Barack Obama -- and the first 'African-Roman' emperor of Rome
I’m surprised that no-one seems to have spotted an obvious Roman parallel for the success of Barack Obama. Or have I missed it? In the second century AD, Lucius Septimius Severus became the first ‘African-Roman’ emperor of Rome. Like Obama he was of mixed race -- his father from Libya, his mother of European descent. He too had an outspoken and determined wife, from Syria. And his first task on coming to the throne in 193 AD was to deal with a military disaster in Iraq (‘Parthia’ as it was then known). The success of his surge was commemorated in the great arch, which remains to this day one of the most impressive monuments in the Forum at Rome.
The two little children he took with him to the palace did not fare so well. In fact they grew up to be murderous thugs – even if the elder, Caracalla, did go on to initiate the most daring extension of civic rights in the whole of world history. Once he had got rid of his brother (nastily murdered on his mother’s lap), he gave full Roman citizenship, and the legal privileges and protection that went with it, to all the free male inhabitants of the empire.
Did the success of Septimius Severus show that race no longer mattered in Roman politics? And is there a message in his story for the new president-elect?
If so, the message is a double-edged one. A few more African-Romans did make it to the higher echelons of the imperial government (in many cases members of the emperor’s own family, or his wife’s friends). But on the wider view, it was not so much that his race did not matter, but that the Roman upper class and the Roman media made sure that it simply was not seen.

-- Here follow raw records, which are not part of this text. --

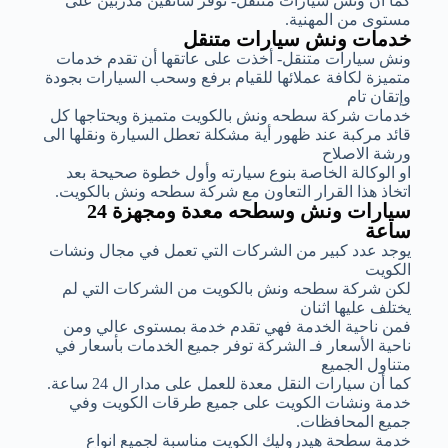
كما أن ونش سيارات متنقل- توفر سائقين مدربين على
مستوى من المهنية.
خدمات ونش سيارات متنقل
ونش سيارات متنقل- أخذت على عاتقها أن تقدم خدمات
متميزة لكافة عملائها للقيام برفع وسحب السيارات بجودة
وإتقان تام
خدمات شركة سطحه ونش بالكويت متميزة ويحتاجها كل
قائد مركبة عند ظهور أية مشكلة تعطل السيارة ونقلها الى
ورشة الاصلاح
او الوكالة الخاصة بنوع سيارته وأول خطوة صحيحة بعد
اتخاذ هذا القرار التعاون مع شركة سطحه ونش بالكويت.
سيارات ونش وسطحه معدة ومجهزة 24
ساعة
يوجد عدد كبير من الشركات التي تعمل في مجال ونشات
الكويت
لكن شركة سطحه ونش بالكويت من الشركات التي لم
يختلف عليها اثنان
فمن ناحية الخدمة فهي تقدم خدمة بمستوى عالي ومن
ناحية الأسعار فـ الشركة توفر جميع الخدمات بأسعار في
متناول الجميع
كما أن سيارات النقل معدة للعمل على مدار ال 24 ساعة.
خدمة ونشات الكويت على جميع طرقات الكويت وفي
جميع المحافظات.
خدمة سطحة هيدروليك الكويت مناسبة لجميع انواع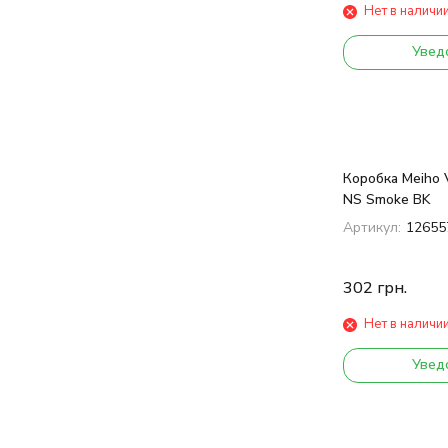
Нет в наличи
Увед
Коробка Meiho 
NS Smoke BK
Артикул:
12655
302
грн.
Нет в наличи
Увед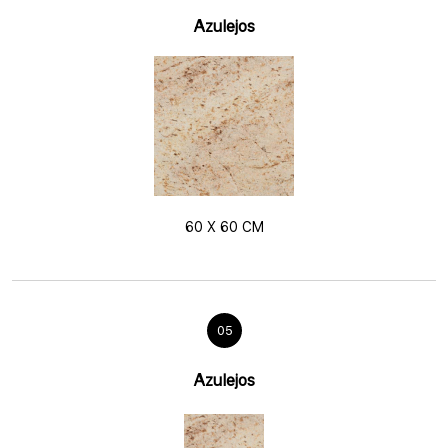
Azulejos
60 X 60 CM
05
Azulejos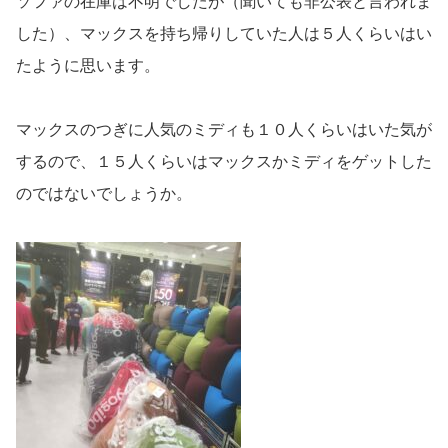
ソファの在庫は不明でしたが（聞いても非公表と言われま
した）、マックスを持ち帰りしていた人は５人くらいはい
たように思います。
マックスのつぎに人気のミディも１０人くらいはいた気が
するので、１５人くらいはマックスかミディをゲットした
のではないでしょうか。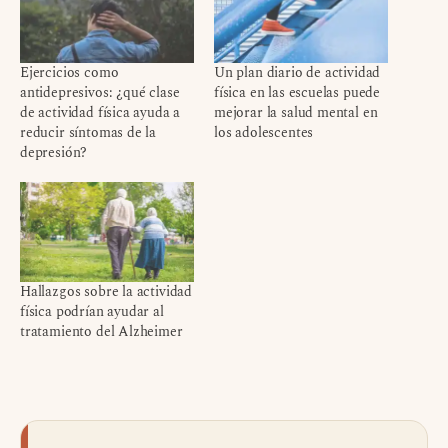
Ejercicios como
Un plan diario de actividad
antidepresivos: ¿qué clase
física en las escuelas puede
de actividad física ayuda a
mejorar la salud mental en
reducir síntomas de la
los adolescentes
depresión?
Hallazgos sobre la actividad
física podrían ayudar al
tratamiento del Alzheimer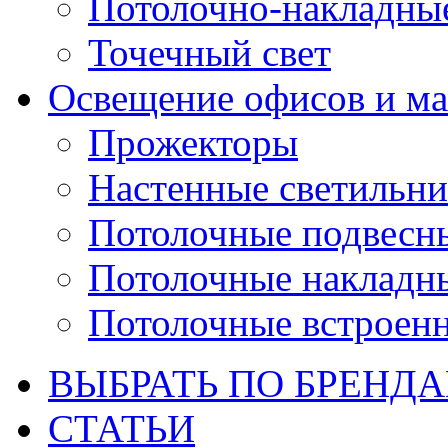
Потолочно-накладны
Точечный свет
Освещение офисов и ма
Прожекторы
Настенные светильн
Потолочные подвесн
Потолочные накладн
Потолочные встроен
ВЫБРАТЬ ПО БРЕНД
СТАТЬИ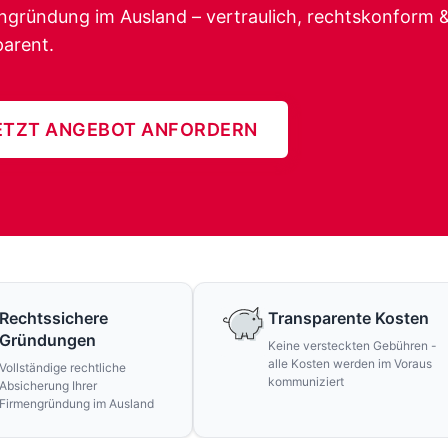
ngründung im Ausland – vertraulich, rechtskonform 
parent.
ETZT ANGEBOT ANFORDERN
Rechtssichere
Transparente Kosten
Gründungen
Keine versteckten Gebühren -
alle Kosten werden im Voraus
Vollständige rechtliche
kommuniziert
Absicherung Ihrer
Firmengründung im Ausland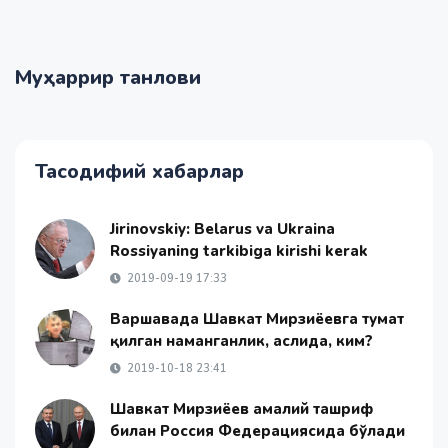
Муҳаррир танлови
Тасодифий хабарлар
Jirinovskiy: Belarus va Ukraina
Rossiyaning tarkibiga kirishi kerak
2019-09-19 17:33
Варшавада Шавкат Мирзиёевга туҳмат
қилган наманганлик, аслида, ким?
2019-10-18 23:41
Шавкат Мирзиёев амалий ташриф
билан Россия Федерациясида бўлади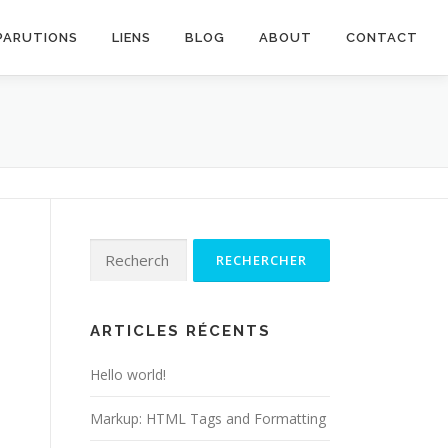
PARUTIONS
LIENS
BLOG
ABOUT
CONTACT
Rechercher :
ARTICLES RÉCENTS
Hello world!
Markup: HTML Tags and Formatting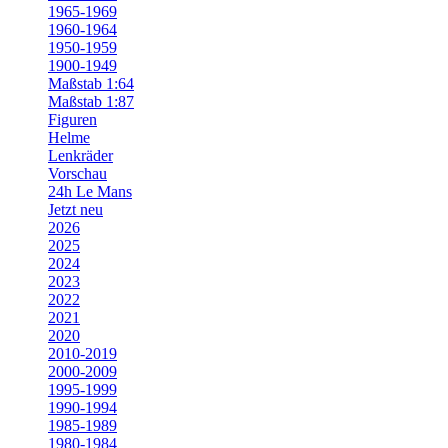
1965-1969
1960-1964
1950-1959
1900-1949
Maßstab 1:64
Maßstab 1:87
Figuren
Helme
Lenkräder
Vorschau
24h Le Mans
Jetzt neu
2026
2025
2024
2023
2022
2021
2020
2010-2019
2000-2009
1995-1999
1990-1994
1985-1989
1980-1984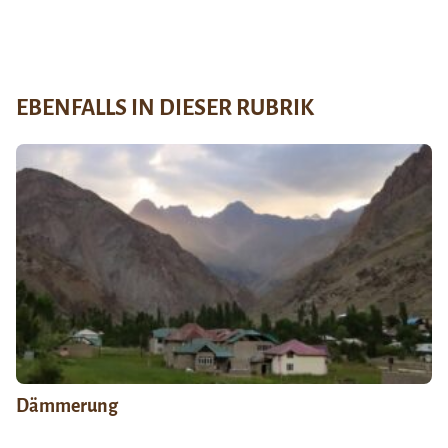
EBENFALLS IN DIESER RUBRIK
Dämmerung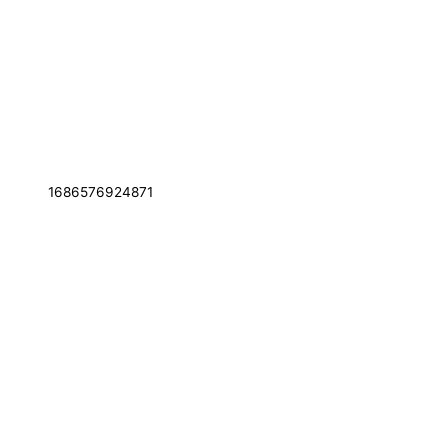
1686576924871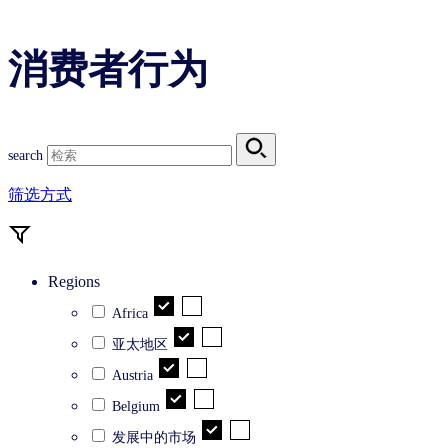
消费者行为
search
筛选方式
Regions
Africa
亚太地区
Austria
Belgium
发展中的市场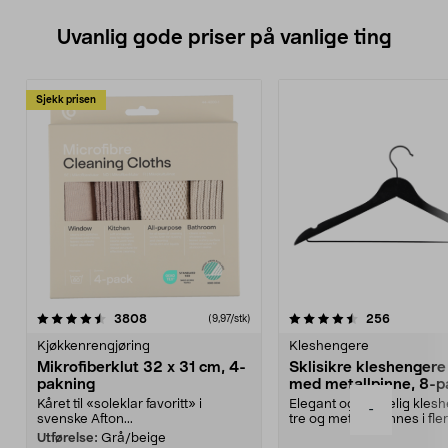
Uvanlig gode priser på vanlige ting
Sjekk prisen
4.5av 5 stjerner
anmeldelser
4.5av 5 stjerner
anmeldels
3808
256
(9,97/stk)
Kjøkkenrengjøring
Kleshengere
Mikrofiberklut 32 x 31 cm, 4-
Sklisikre kleshengere 
pakning
med metallpinne, 8-p
Kåret til «soleklar favoritt» i
Elegant og skikkelig kles
-
svenske Afton...
tre og metall – finnes i fle
Kleshe...
Utførelse:
Grå/beige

We do not know for certain whether or not Septimius Severus was black. That is itself significant. One historian writing three hundred years after his lifetime claimed that he was ‘dark’, and one or two portrait statues appear to show him with African features. But the vast majority of images that survive make him look like any other Roman emperor before him – his whiteness over-emphasised by the shiny white marble in which he was so often portrayed. This was not a black man claiming the imperial throne for himself. This was the Roman imperial machine turning a man of colour into an emperor more or less indistinguishable from all his predecessors. The machine was making sure that race did not show.
No-one is suggesting, of course, that Obama’s publicity team will attempt, literally, to whiten the image of the forty-fourth president. But the ‘Septimius Severus problem’ is already clear enough. Obama’s understandable decision not to mention his own ethnic identity, or anything else about race, in his acceptance speech had decided echoes of Septimius Severus’ image as a white emperor. The more you present Obama as any other president, and peddle the self-congratulatory clichés about the end of a raclal divide at the highest pinnacle of American politics, the more you are simply refusing to see that for most people in the US and the rest of the world race does still matter..
Most British women will recognise a much more recent political analogy. For ethnicity, read gender. Margaret Thatcher did almost nothing to advance the chances of other women in British public life, Quite the reverse. By making it look as if the gender wars were a conflict now decisively won --- when for millions of British women the battle had hardly begun -- the effect of Thatcher’s victory was to put back the cause of women for a generation at least.
Lets hope the same is not true for Obama – and that he doesn’t take the Septimius Severus route towards the same old orthodoxy of power. If race (or gender) is really not to matter it needs to be visible to us.